The credit crunch may yet prove to have a silver lining if these and other horrors projected at Vauxhall and in the City are put on hold. The past decade or so has been a boom time for many gardens, with the creation of opulent new gardens for the mega-rich, the television programme- inspired makeovers of the plots of those of more modest means, and the restoration of many public parks, thanks to generous grants from the National Lottery. We know that Lottery funding will of necessity be less generous in the future, to help pay for the 2012 London Olympics; and the Mayor of London, Boris Johnson, is now saying that the provisions for 2012 will themselves have to be pared down. 

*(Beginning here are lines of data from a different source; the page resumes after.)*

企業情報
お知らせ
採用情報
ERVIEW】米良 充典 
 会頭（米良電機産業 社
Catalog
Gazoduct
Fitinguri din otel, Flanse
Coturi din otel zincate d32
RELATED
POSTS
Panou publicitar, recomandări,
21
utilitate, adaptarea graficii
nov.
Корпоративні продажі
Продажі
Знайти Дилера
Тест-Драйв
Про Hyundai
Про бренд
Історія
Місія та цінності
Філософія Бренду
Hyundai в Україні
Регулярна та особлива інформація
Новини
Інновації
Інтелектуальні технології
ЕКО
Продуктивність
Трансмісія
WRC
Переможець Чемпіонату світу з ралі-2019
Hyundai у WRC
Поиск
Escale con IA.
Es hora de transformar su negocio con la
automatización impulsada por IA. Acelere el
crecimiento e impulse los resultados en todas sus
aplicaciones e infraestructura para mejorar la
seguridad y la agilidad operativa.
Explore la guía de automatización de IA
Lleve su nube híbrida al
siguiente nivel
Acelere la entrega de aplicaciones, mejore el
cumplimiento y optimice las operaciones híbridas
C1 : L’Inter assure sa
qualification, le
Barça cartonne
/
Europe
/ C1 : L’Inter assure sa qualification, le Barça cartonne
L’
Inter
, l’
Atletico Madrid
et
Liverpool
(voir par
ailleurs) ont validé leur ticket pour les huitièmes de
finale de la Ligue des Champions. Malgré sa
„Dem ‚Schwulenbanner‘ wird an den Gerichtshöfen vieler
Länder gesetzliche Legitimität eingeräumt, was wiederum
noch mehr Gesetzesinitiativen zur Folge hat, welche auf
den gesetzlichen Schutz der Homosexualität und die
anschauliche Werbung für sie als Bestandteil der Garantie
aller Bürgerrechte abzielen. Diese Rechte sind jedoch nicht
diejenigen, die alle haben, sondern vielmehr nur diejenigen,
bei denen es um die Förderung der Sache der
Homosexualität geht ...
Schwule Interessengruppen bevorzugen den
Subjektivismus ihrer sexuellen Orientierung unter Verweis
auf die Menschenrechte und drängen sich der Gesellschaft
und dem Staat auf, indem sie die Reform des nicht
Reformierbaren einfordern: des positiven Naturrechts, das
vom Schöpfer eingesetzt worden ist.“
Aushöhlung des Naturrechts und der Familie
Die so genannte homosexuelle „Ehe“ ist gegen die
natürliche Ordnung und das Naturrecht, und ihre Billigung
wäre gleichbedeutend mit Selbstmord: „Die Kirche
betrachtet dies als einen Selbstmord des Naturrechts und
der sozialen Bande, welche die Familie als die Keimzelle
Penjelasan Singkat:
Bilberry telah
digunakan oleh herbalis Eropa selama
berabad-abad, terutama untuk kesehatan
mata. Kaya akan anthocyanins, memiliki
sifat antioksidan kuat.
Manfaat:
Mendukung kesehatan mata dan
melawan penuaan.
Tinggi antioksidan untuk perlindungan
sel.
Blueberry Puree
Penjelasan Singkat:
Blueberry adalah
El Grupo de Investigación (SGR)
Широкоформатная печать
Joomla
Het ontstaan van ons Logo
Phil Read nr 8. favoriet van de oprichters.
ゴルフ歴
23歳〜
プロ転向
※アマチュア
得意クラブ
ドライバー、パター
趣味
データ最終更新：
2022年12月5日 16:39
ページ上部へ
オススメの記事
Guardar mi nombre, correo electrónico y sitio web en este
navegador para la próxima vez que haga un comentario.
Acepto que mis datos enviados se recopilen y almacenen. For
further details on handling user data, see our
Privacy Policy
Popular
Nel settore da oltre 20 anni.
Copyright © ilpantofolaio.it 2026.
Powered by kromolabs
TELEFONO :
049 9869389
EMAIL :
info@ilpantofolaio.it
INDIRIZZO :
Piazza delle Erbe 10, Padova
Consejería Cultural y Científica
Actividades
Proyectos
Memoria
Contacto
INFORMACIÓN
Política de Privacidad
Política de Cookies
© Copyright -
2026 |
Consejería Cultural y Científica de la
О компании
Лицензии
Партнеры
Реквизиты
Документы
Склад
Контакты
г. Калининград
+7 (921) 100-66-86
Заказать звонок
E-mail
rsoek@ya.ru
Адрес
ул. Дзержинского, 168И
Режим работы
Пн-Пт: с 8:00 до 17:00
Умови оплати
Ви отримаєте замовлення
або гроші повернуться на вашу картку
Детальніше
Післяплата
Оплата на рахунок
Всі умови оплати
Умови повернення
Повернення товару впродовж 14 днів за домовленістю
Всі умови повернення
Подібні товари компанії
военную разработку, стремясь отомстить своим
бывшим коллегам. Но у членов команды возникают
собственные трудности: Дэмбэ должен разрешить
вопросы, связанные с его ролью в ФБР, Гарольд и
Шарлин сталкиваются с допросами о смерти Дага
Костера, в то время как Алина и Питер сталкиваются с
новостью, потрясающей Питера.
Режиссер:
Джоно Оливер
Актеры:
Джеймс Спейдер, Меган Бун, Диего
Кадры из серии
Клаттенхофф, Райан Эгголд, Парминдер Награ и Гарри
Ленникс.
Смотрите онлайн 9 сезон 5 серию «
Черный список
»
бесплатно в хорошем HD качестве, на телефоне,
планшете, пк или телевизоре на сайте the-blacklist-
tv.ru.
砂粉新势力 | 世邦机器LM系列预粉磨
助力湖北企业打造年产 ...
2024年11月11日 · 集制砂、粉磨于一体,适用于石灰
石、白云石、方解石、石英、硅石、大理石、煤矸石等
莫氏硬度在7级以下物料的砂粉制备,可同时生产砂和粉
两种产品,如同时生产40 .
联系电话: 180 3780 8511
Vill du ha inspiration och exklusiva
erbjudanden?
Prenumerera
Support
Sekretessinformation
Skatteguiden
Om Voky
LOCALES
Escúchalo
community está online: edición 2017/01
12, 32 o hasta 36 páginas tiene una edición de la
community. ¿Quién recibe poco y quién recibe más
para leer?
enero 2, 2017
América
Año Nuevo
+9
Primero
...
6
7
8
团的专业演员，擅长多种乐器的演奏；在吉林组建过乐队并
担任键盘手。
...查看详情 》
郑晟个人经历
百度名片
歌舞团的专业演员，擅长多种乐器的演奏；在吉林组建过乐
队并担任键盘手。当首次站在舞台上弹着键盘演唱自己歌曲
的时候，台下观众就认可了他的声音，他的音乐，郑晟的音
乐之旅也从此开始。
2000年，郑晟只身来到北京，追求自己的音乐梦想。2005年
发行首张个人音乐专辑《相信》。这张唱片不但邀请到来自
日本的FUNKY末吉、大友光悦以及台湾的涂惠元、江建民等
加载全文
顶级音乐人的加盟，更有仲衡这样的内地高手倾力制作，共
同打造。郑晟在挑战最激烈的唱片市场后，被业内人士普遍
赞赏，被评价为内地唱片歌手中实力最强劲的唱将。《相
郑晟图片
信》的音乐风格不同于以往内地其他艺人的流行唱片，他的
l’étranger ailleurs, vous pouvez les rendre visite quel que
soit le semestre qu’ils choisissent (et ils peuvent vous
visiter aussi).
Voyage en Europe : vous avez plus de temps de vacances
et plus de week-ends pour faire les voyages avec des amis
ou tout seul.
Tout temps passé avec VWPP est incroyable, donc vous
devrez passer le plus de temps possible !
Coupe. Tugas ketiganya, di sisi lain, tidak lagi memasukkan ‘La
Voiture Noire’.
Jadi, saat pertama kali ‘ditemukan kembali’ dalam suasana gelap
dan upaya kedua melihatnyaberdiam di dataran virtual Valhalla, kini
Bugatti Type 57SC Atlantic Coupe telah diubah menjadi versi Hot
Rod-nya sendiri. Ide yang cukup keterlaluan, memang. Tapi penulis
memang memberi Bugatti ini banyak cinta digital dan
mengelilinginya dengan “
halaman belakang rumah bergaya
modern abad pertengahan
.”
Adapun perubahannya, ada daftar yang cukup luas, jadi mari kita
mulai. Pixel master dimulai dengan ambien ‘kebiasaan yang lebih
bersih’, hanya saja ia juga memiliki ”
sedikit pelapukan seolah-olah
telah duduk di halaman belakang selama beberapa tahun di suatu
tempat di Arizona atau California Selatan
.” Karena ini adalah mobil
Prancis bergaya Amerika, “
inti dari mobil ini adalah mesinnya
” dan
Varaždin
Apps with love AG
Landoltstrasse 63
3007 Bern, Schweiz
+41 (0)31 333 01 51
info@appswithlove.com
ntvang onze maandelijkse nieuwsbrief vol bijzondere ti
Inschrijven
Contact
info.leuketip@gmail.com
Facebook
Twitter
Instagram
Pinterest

So will the present loss of financial confidence lead to a change in the way we garden? Unemployment figures are approaching two million, many people's incomes are falling, and the rate of inflation and the cost of food have risen. But will we see more productive use made of land? The Royal Parks have shown with their Dig for Victory model allotment in St James's Park how a wide range of vegetables can be produced in a small area. So far as I know (I missed the recent public presentation), the latest proposals for the revamp of St James's Square do not make provision for cabbages and runner beans and an old bath for a water supply as shown in Adrian Allinson's well-known 1942 painting, but will the aftermath of 2012 include once more turning over the park at Greenwich to allotments? Both scenarios seem improbable, but just think of the Olympic manure!

Greenwich Disruption

The Queen's House at Greenwich
The Queen's House at Greenwich
Lord Coe, Chairman of LOCOG, has replied to my letter raising the Trust's concerns about the use of Greenwich Park for the equestrian events with an assurance that LOCOG is committed to minimizing disruption in the Park and that it will be returned after the games in the state in which it was received; but details of any promised post-Olympics reinstatement works are in short supply. If it is the done deal that it seems to be, Royal Parks must have a wish-list of projects that they can present alongside the bill for loss of revenue. It would be nice to think that the area below the Wolfe Monument and the interface between the Park and the National Maritime Museum might at last be sorted out properly as part of the 'lasting legacy', about which we hear so much; let us at least hope that London's longest and most inappropriately sited herbaceous border, the one south of the Queen's House, can quietly fail victim to the horses and not be reinstated afterwards. I know that the locals love it, but it shouldn't be there. A formal planning application for the works, which are described as a temporary overlay, will be made to Greenwich Borough Council for consideration in 2009.